Talk about the difference between working with Netflix and a network?

“There aren’t as many notes, because everyone in network keeps their jobs by giving notes. But Netflix make a deal to give authority to a maverick, and in this case it was Mitch Hurwitz. And then you don’t get a lot of rethinking, especially compared to a network schematic. So for good or ill you do get something very close to what the originators intended on the show. Mitch and Pam stick to really what Maria is and her view of the world, even though Maria doesn’t write the show.”

Do you think this is the golden age of television?
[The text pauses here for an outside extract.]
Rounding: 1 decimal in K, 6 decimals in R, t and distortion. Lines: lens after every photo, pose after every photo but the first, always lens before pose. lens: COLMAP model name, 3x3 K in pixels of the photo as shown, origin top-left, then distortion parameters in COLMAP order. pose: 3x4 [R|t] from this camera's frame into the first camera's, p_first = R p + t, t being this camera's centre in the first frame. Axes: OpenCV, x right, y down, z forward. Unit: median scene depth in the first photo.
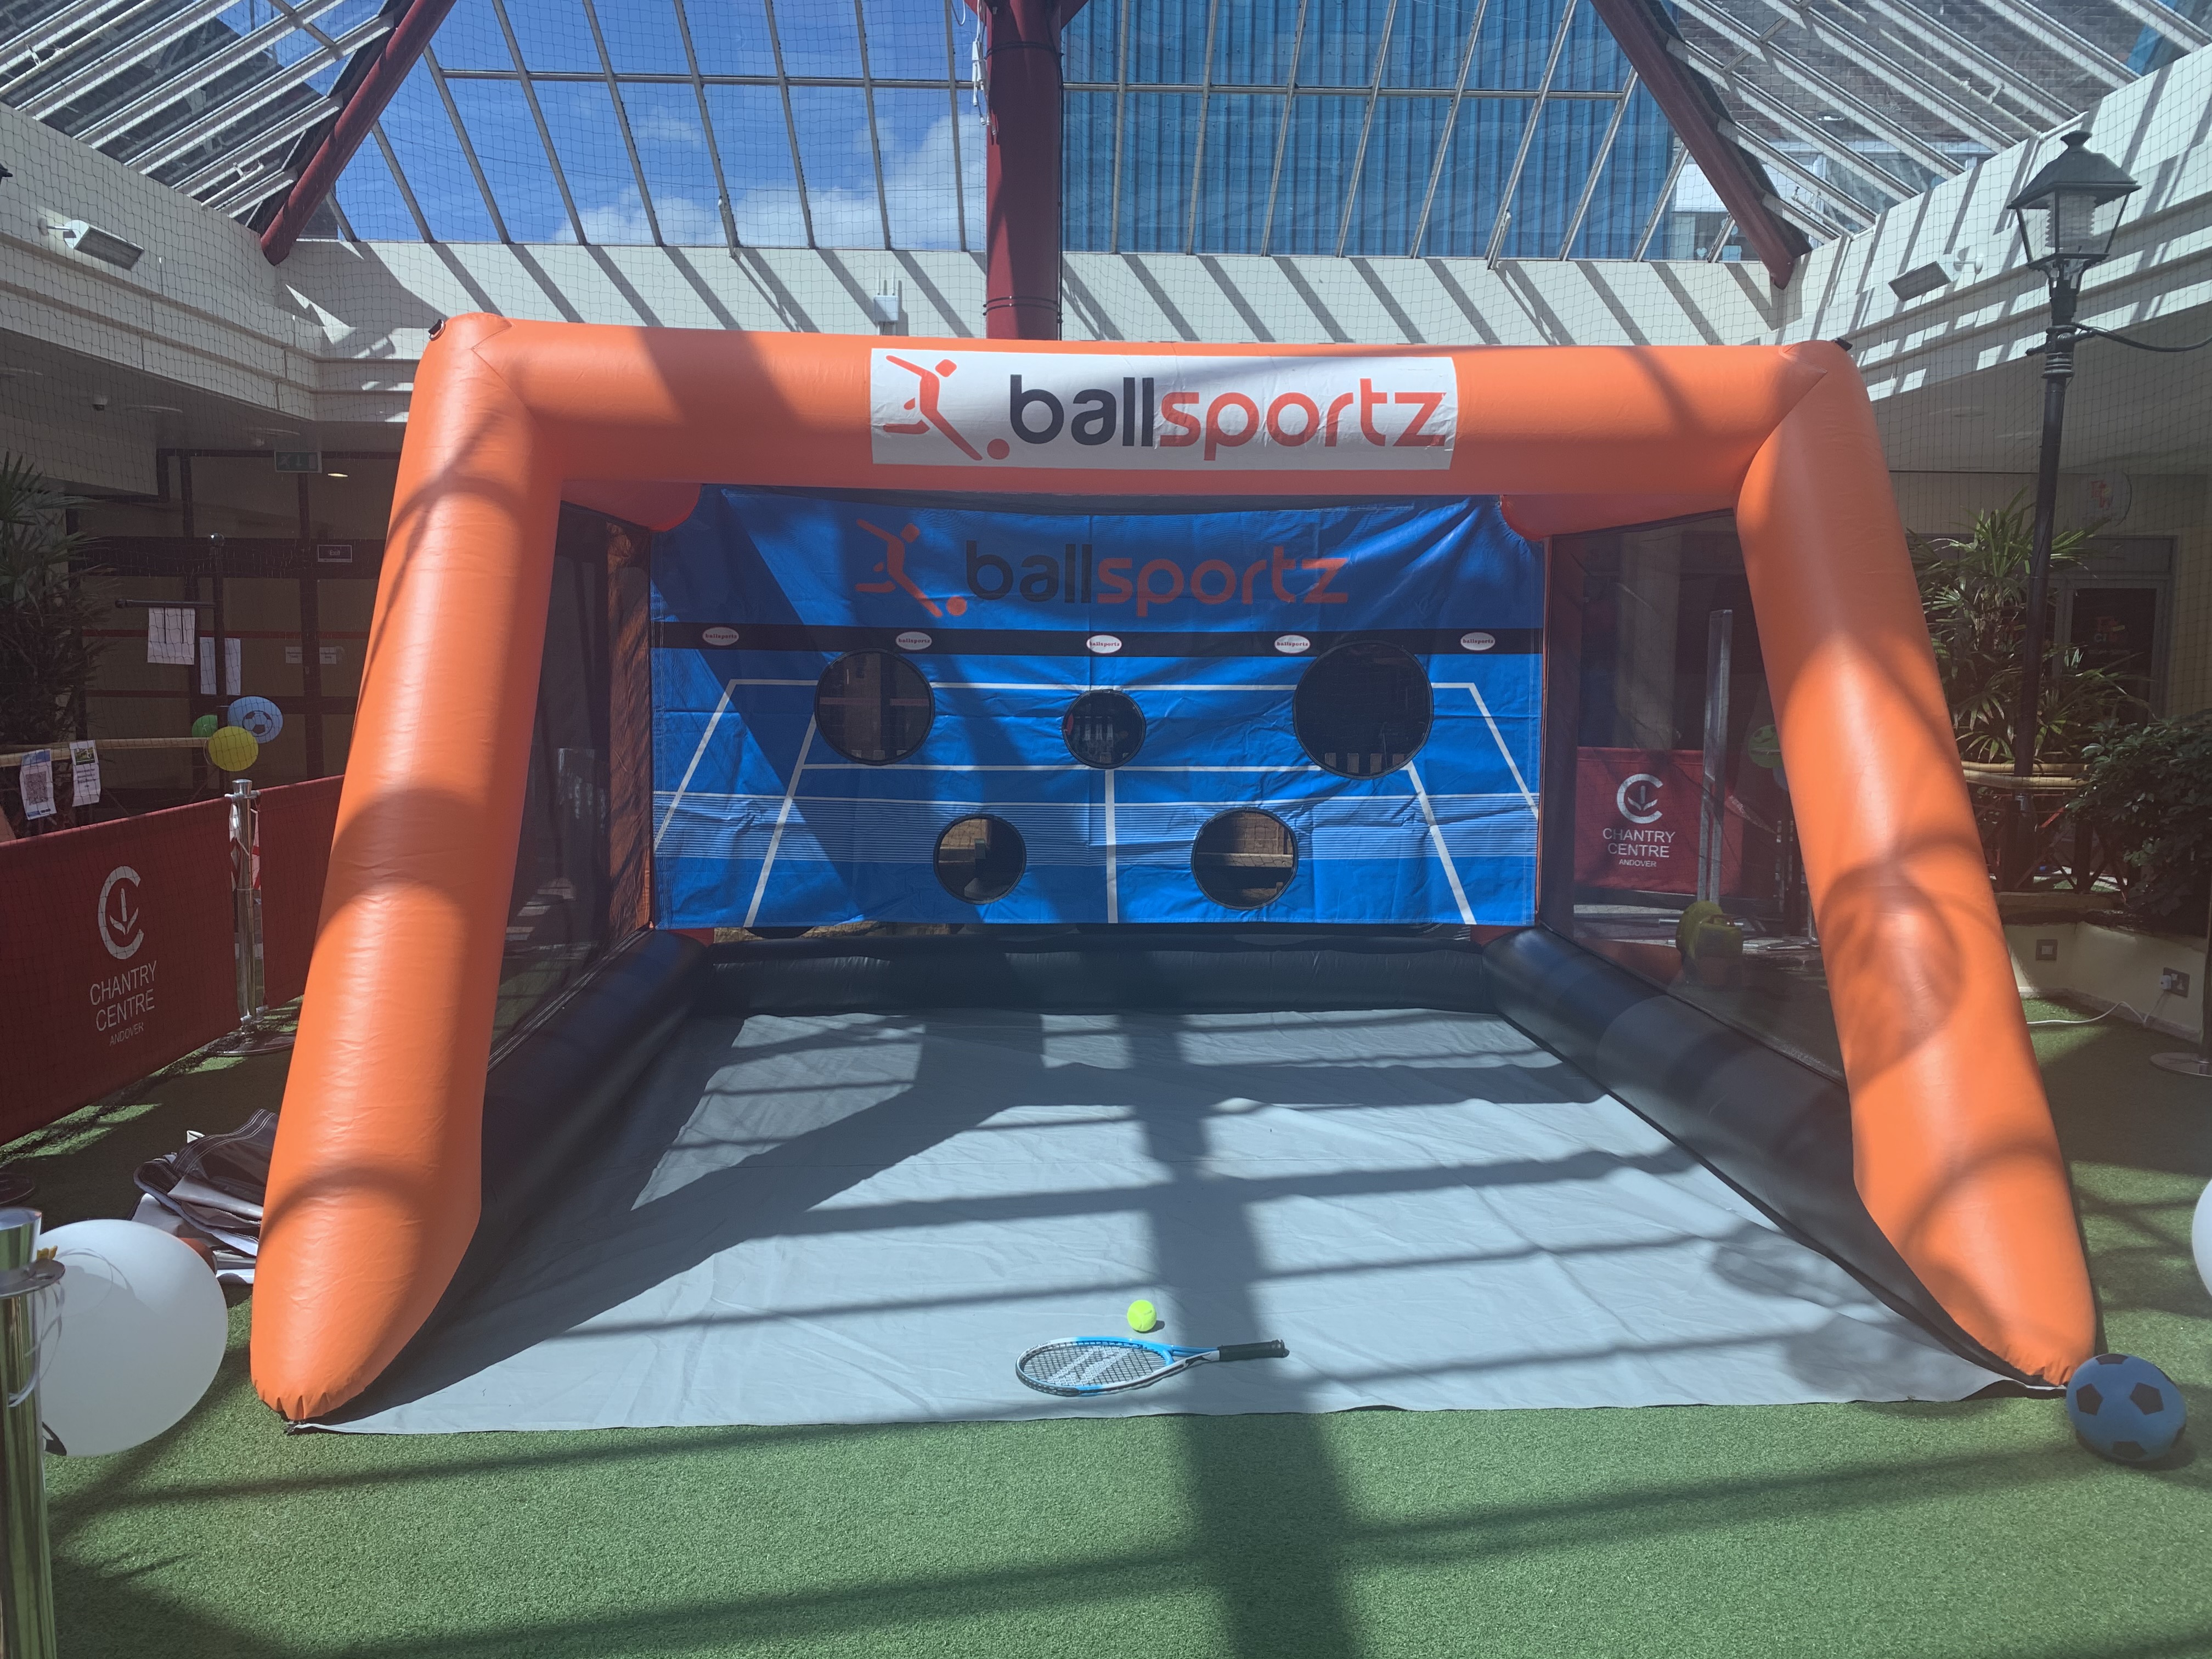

“Netflix has changed the game, and it creates shows that people haven’t really seen. People used to say that about every show that came along, but now it is true, and it is possible to do things that are new. I do think that there will be more opportunity for voices that are unusual. Every logline in Hollywood used to be, ‘’Friends’ meets this.’ It would be a familiar trope meeting a new familiar trope. But the success of people doing stuff genuinely new has encouraged people. I think there will be a winnowing. The numbers of new productions is so high, I don’t think all will last. Only the best and most popular will survive. But networks now make more money from their streaming service than licensing it out to cable. Whether that will change things artistically remains to be seen, but there is now a much more direct path to the audience.”